I have a Dillon primer pocket swage tool that I have been using. I was wondering about the amount of swaging that is necessary. I remove the crimp leaving a slight radius and WLR primers go in easily.
However I have a Ballistic Tools primer pocket swage gauge and on some of the cases I swaged the gauge only goes in with a little twisting motion. Question is -- as long as the primers I'm using go in--
does this make any difference? My thinking is --it is probably better to under swage as long as the primers seat than overly enlarge the primer pocket.
 
To answer your question it really depends on the casing, 223/556 its going to be either the M4/Ma16 variant or the SAW (light machine gun)
for the 308 its always machine gun brass unless it states on the head stamp LC LR which is going to be bolt guns, there's some LC match brass which is used in DM or M14 rifles.
When I swage my LC brass I will use one piece as a test and swage up until there's very little effort to prime. Usually by removing the crimp an firing it once solves the issue.
What kind of brass are you dealing with,
Same goes for the pistol brass
 
To answer your question it really depends on the casing, 223/556 its going to be either the M4/Ma16 variant or the SAW (light machine gun)
for the 308 its always machine gun brass unless it states on the head stamp LC LR which is going to be bolt guns, there's some LC match brass which is used in DM or M14 rifles.
When I swage my LC brass I will use one piece as a test and swage up until there's very little effort to prime. Usually by removing the crimp an firing it once solves the issue.
What kind of brass are you dealing with,
Same goes for the pistol brass

Thanks for the reply. I'm using 308 LC-13 brass.
 
A military crimp only affects the edge of the primer pocket, so if you are radiusing the edge of the primer pocket and you can get the gage in at all, the case is ready to prime.
I hit the primer pocket of crimped brass with the chamfering tool I use to chamfer the case neck.
 
WLR primers are the smallest in diameter according to some sources.I have had some problems with Lapua brass and WLR primers.You can use CCI or Fed primers to tighten it up some.
 
FWIW, I have about 5K of LC 13 from multiple sources. Some of it is beautiful and some of it was fired in MG and trampled before coming to me.

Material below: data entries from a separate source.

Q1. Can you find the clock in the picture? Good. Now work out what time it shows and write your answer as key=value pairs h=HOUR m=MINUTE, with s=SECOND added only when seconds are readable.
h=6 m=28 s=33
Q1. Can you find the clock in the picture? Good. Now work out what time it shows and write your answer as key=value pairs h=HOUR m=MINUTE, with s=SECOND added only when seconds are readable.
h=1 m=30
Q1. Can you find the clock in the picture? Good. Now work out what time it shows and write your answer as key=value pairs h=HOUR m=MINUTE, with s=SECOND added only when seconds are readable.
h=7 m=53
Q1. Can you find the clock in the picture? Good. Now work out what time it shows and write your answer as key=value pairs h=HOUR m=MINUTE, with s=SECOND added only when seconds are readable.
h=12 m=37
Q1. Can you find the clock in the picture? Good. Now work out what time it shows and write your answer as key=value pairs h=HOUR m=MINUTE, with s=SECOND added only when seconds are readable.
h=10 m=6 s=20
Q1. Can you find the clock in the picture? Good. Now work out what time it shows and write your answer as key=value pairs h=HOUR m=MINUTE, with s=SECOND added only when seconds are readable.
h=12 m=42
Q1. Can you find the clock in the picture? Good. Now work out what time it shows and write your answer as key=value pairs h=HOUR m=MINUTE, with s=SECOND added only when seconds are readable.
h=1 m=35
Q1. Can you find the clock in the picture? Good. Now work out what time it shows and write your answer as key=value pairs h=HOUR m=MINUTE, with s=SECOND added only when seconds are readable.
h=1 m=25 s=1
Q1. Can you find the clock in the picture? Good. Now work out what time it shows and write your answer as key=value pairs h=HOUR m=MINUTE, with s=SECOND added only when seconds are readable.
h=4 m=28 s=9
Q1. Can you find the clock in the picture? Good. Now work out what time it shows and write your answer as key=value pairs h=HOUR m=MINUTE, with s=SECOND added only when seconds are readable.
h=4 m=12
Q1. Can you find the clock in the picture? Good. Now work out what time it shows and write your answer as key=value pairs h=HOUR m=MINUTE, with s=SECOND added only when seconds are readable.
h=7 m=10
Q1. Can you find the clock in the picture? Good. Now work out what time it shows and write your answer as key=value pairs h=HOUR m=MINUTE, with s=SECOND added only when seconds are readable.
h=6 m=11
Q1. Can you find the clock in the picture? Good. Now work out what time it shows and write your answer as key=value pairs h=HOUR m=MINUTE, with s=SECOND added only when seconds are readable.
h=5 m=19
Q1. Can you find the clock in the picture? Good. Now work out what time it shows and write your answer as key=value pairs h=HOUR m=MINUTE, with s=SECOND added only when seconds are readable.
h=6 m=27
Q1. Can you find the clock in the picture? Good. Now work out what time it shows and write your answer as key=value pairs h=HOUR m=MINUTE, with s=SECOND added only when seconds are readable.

Not sure if this effects the primer pocket tightness. I usually load 210 in it for first few loadings, then BR2 for more than 2x fired due to 210s getting loose. 4th firing I toss for semi.

I ream pockets (from habit). Also use a correction tool. First and second loadings are hot then usually reserve brass for closer lighter stuff.

Also, I will add I generally don't buy surplus brass that does not have the crimp in place. I have seen that for sale here and there, sure it's faster…but is it already 3x fired?